The weekly magazine wishes to reposition itself in our minds as a (no, of course not a more cerebral title) fashion and lifestyle title, and to position itself in newsagents far, far away from OK, Now and the other, lesser rivals. Celebrity magazines have been bankers for publishers for years, and the appetite for highlighted soap stars and buff reality-show characters has been relentless amongst a certain constituency. The rest of us just looked in occasionally, aghast. Who could forget the extraordinary coverage of Paul Gascoigne's wedding reception, the groom pictured at the urinal, a pint in one hand and oh, never mind…
Hello might have decided that paying up to six figures for cheesy pictures of C-list celebs in rented apartments is no longer a great investment. Are they aware that fashion and lifestyle (whatever that actually is) coverage is no cheaper?
What's more likely is that Hello's publisher acknowledges that, like crystal meth addicts, WAG addicts need a stronger and stronger hit each time.

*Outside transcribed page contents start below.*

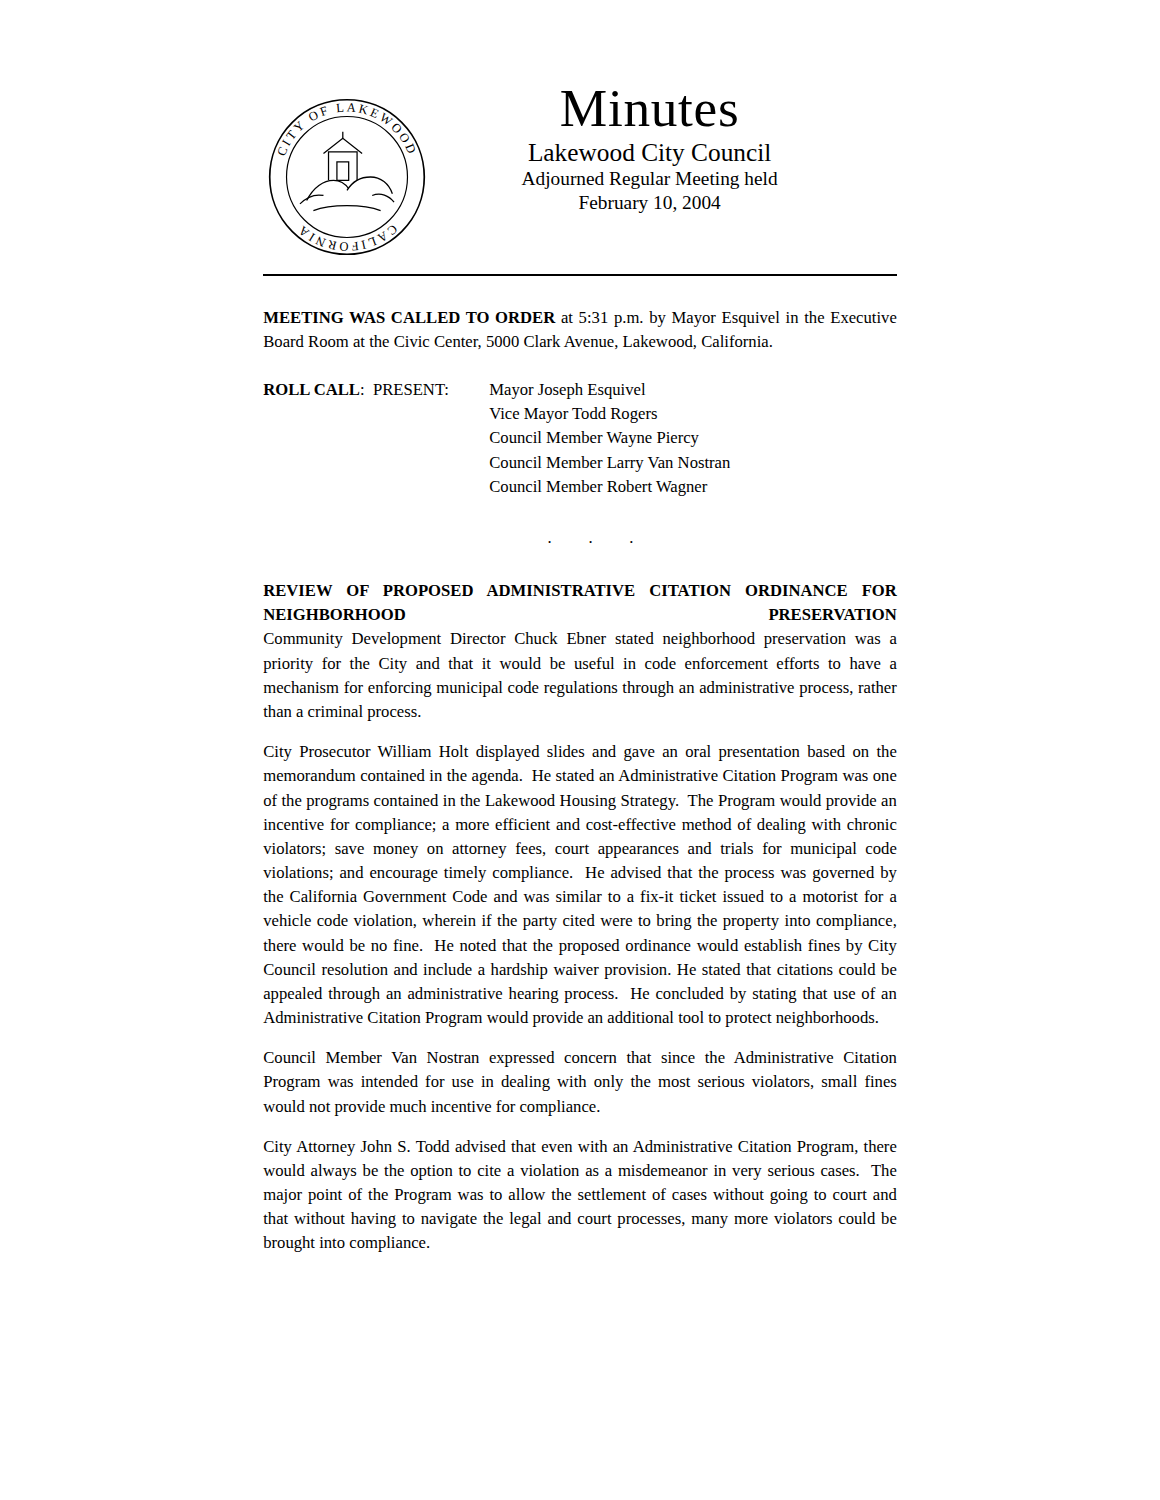CITY OF LAKEWOOD CALIFORNIA
Minutes
Lakewood City Council
Adjourned Regular Meeting held
February 10, 2004
MEETING WAS CALLED TO ORDER at 5:31 p.m. by Mayor Esquivel in the Executive Board Room at the Civic Center, 5000 Clark Avenue, Lakewood, California.
ROLL CALL: PRESENT:
Mayor Joseph Esquivel
Vice Mayor Todd Rogers
Council Member Wayne Piercy
Council Member Larry Van Nostran
Council Member Robert Wagner
...
Review of Proposed Administrative Citation Ordinance for Neighborhood Preservation
Community Development Director Chuck Ebner stated neighborhood preservation was a priority for the City and that it would be useful in code enforcement efforts to have a mechanism for enforcing municipal code regulations through an administrative process, rather than a criminal process.
City Prosecutor William Holt displayed slides and gave an oral presentation based on the memorandum contained in the agenda. He stated an Administrative Citation Program was one of the programs contained in the Lakewood Housing Strategy. The Program would provide an incentive for compliance; a more efficient and cost-effective method of dealing with chronic violators; save money on attorney fees, court appearances and trials for municipal code violations; and encourage timely compliance. He advised that the process was governed by the California Government Code and was similar to a fix-it ticket issued to a motorist for a vehicle code violation, wherein if the party cited were to bring the property into compliance, there would be no fine. He noted that the proposed ordinance would establish fines by City Council resolution and include a hardship waiver provision. He stated that citations could be appealed through an administrative hearing process. He concluded by stating that use of an Administrative Citation Program would provide an additional tool to protect neighborhoods.
Council Member Van Nostran expressed concern that since the Administrative Citation Program was intended for use in dealing with only the most serious violators, small fines would not provide much incentive for compliance.
City Attorney John S. Todd advised that even with an Administrative Citation Program, there would always be the option to cite a violation as a misdemeanor in very serious cases. The major point of the Program was to allow the settlement of cases without going to court and that without having to navigate the legal and court processes, many more violators could be brought into compliance.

Why wait a week for some anodyne photos and an insipid Q&A when every day on websites like TMZ (you'll remember that it broke the Prince Harry story) one can get instant, high-octane - if unpolished – juice on famous folk?
But Grazia, the magazine that Hello wishes to now nuzzle up against, with its mix of smart fashion coverage and a better class of celebrity gossip, has been caught on the hop a few times recently with splashy stories that turned out to be the exact opposite of reality. The wrong Katy getting divorced; Jennifer Aniston's old maid status rubber-stamped in the very week she gets engaged. For those that care about who's boffing who, accuracy matters just as much as who's been reshuffled matters to the rest of us.
Famously, the curse of Hello was that couples snapped in marital bliss for the magazine were doomed to divorce soon after. Will its new direction be a curse for Hello? As a consumer of high-minded newsprint and trashy websites (although I commend to you Jezebel.com for a better class of gossip), I won't be searching it out in whichever shelf of the newsagents it ends up on.